| Summary | National Percentile | Rank vs Metro |
|---|---|---|
| Housing | 69th | Best |
| Demographics | 39th | Fair |
| Amenities | 22nd | Fair |
Multifamily Valuation
| Property Details | |
|---|---|
| Address | 10200 University Blvd, Orlando, FL, 32817, US |
| Region / Metro | Orlando |
| Year of Construction | 1999 |
| Units | 96 |
| Transaction Date | 2016-09-16 |
| Transaction Price | $17,500,000 |
| Buyer | Chance UCF Owner, LLC |
| Seller | Taurus Gatherings LP |
10200 University Blvd Orlando 96-Unit Multifamily
Occupancy in the surrounding neighborhood trends above the metro median, supporting stable leasing for a 1999-vintage asset, according to CRE market data from WDSuite.
Located in an Inner Suburb of Orlando with a neighborhood rating of C, the area offers practical access to daily needs and employment while avoiding core urban pricing. Grocery options are relatively accessible compared with national norms, and restaurant density is competitive for the metro, though cafes, parks, and pharmacies are sparse. This mix suits workforce renters seeking convenience over lifestyle retail clustering.
Rents in the neighborhood sit in the upper national percentiles while remaining below many coastal markets. Neighborhood occupancy is above the metro median, and the renter-occupied share of housing units is high for the region, indicating a sizable tenant base and supporting day-to-day leasing stability.
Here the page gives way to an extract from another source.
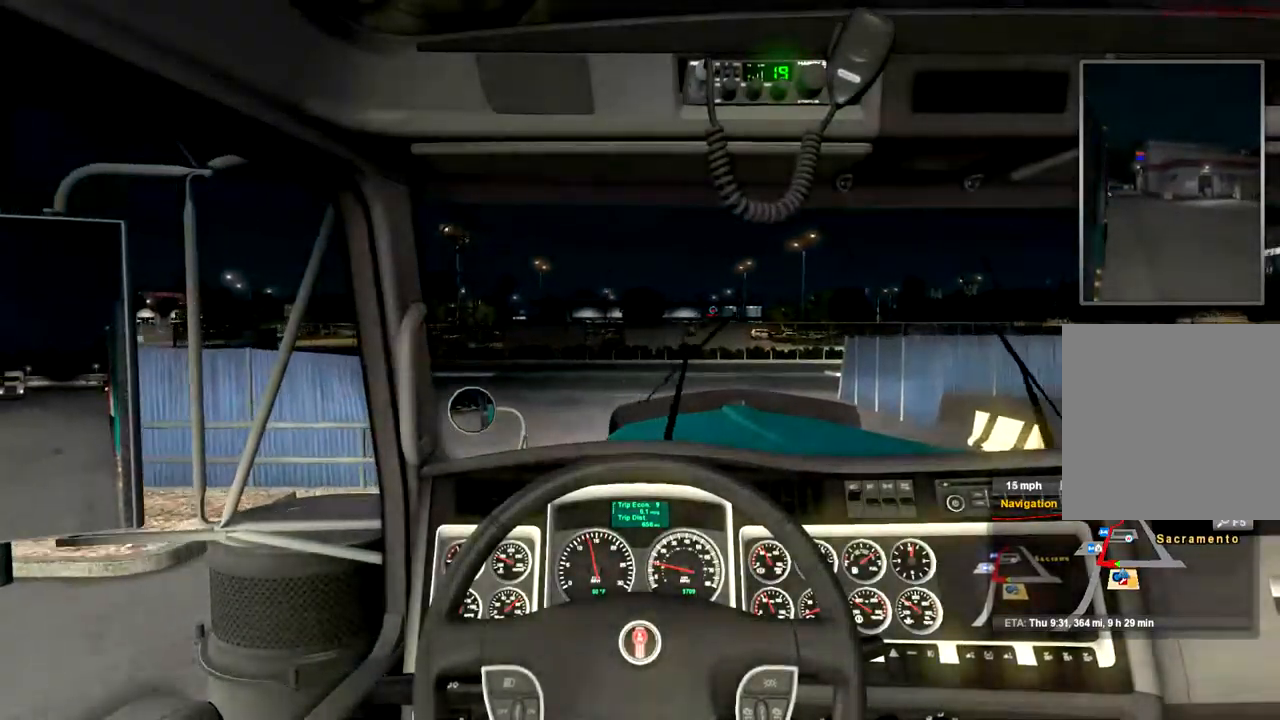
{"dt_ms": 500, "buttons": ["R2"], "left_stick": "center", "right_stick": "center", "events": []}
Elevated home values relative to incomes at the neighborhood level suggest ownership is comparatively high-cost, which tends to reinforce reliance on multifamily housing and bolster retention.
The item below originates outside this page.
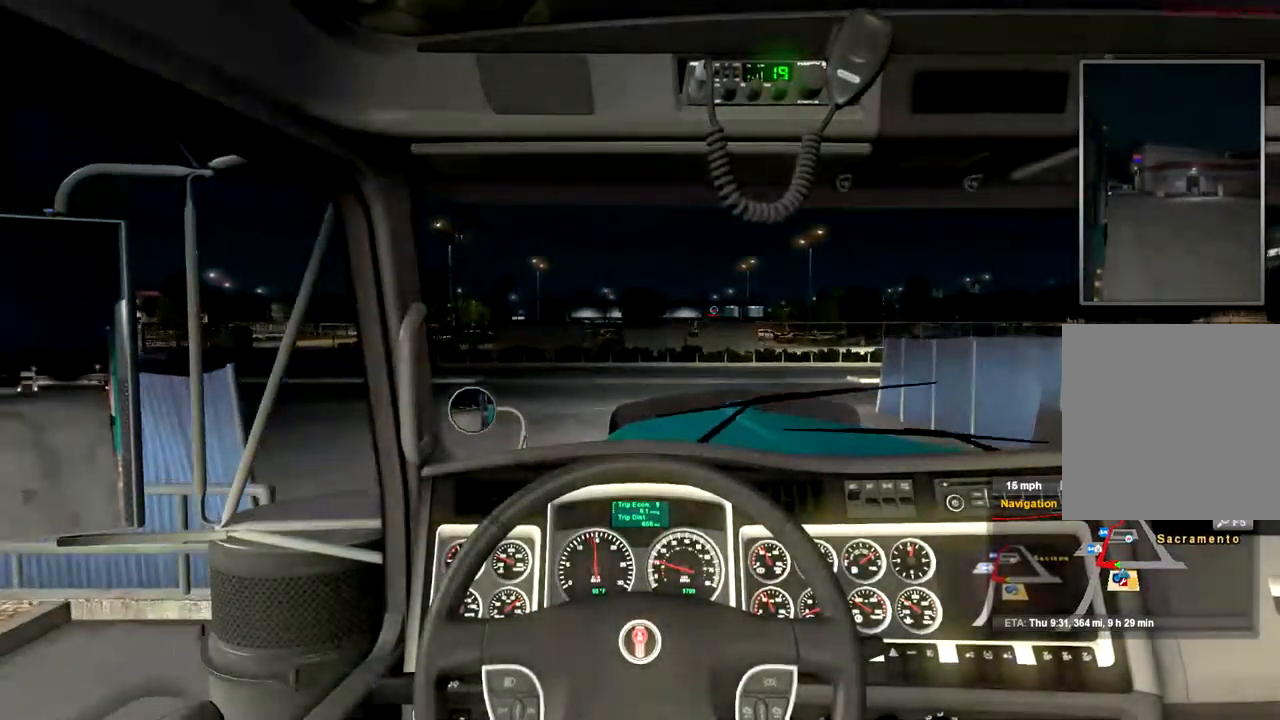
{"dt_ms": 1000, "buttons": ["R2"], "left_stick": "center", "right_stick": "center", "events": [[433, "left_stick", "left"], [567, "L1", "down"], [667, "L1", "up"], [667, "left_stick", "center"]]}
Within a 3-mile radius, population has grown in recent years and is projected to expand further alongside a meaningful increase in households, pointing to renter pool expansion that can support occupancy and absorption. Median household incomes in this radius have risen, and forecasts indicate continued income growth; together with forecast rent growth, this favors revenue durability while still requiring careful lease management to limit affordability pressure.
The property’s 1999 construction is newer than the neighborhood’s average 1981 stock, offering competitive positioning versus older assets. Investors should plan for targeted system updates and common-area refreshes to maintain appeal against newer deliveries, but the vintage provides a solid baseline for light value-add programming.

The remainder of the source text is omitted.